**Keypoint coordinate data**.
------
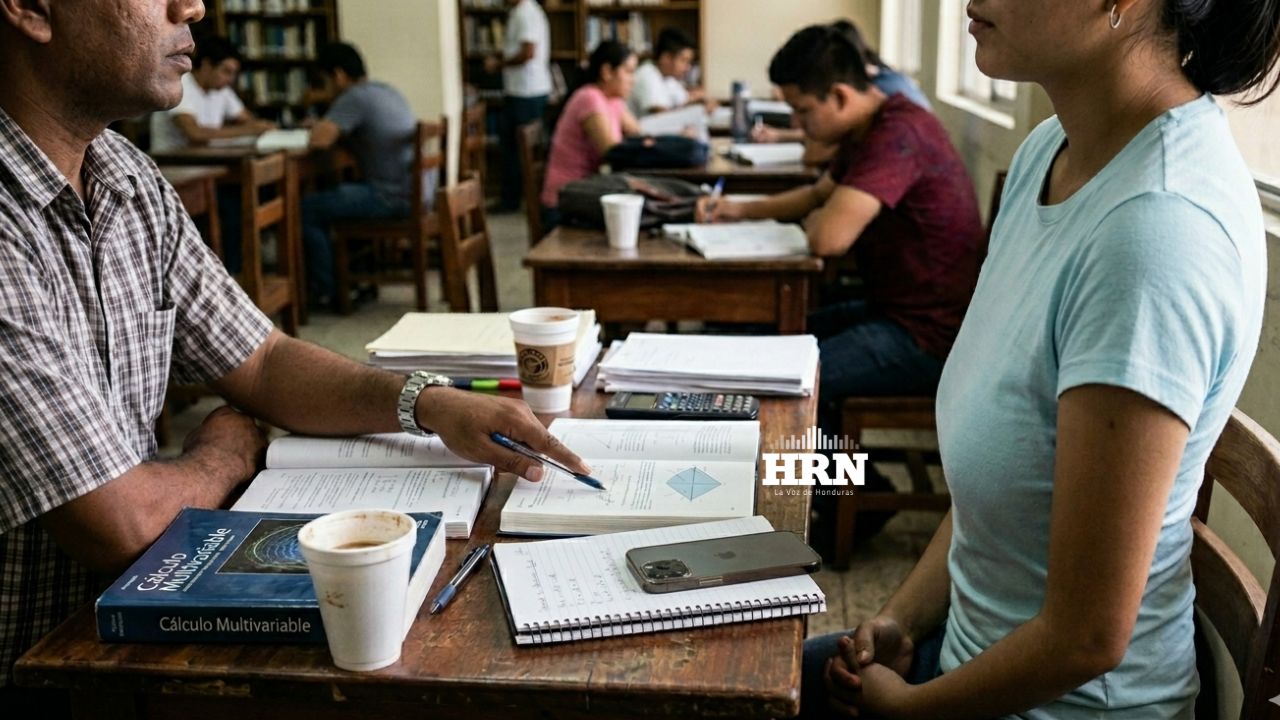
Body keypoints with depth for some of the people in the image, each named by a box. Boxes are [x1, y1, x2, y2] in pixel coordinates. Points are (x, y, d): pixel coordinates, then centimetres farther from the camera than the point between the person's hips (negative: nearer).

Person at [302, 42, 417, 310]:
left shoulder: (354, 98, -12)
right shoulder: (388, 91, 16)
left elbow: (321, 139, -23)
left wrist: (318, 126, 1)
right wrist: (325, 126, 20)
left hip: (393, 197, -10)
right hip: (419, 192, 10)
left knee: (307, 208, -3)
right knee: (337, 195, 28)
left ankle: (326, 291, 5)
------
**Your objective**. Reproduce the lines of the records from the one containing "left wrist: (318, 126, 1)" through the final line, inclusive, keeping each keypoint name and offsetting every number inside the parentheses (the x and y coordinates and the depth value) by -144.

**Answer for this exercise**.
left wrist: (174, -18, -143)
right wrist: (181, -18, -124)
left hip: (249, 53, -154)
right hip: (275, 48, -134)
left knee: (163, 64, -147)
right knee: (193, 51, -116)
left ankle: (182, 147, -139)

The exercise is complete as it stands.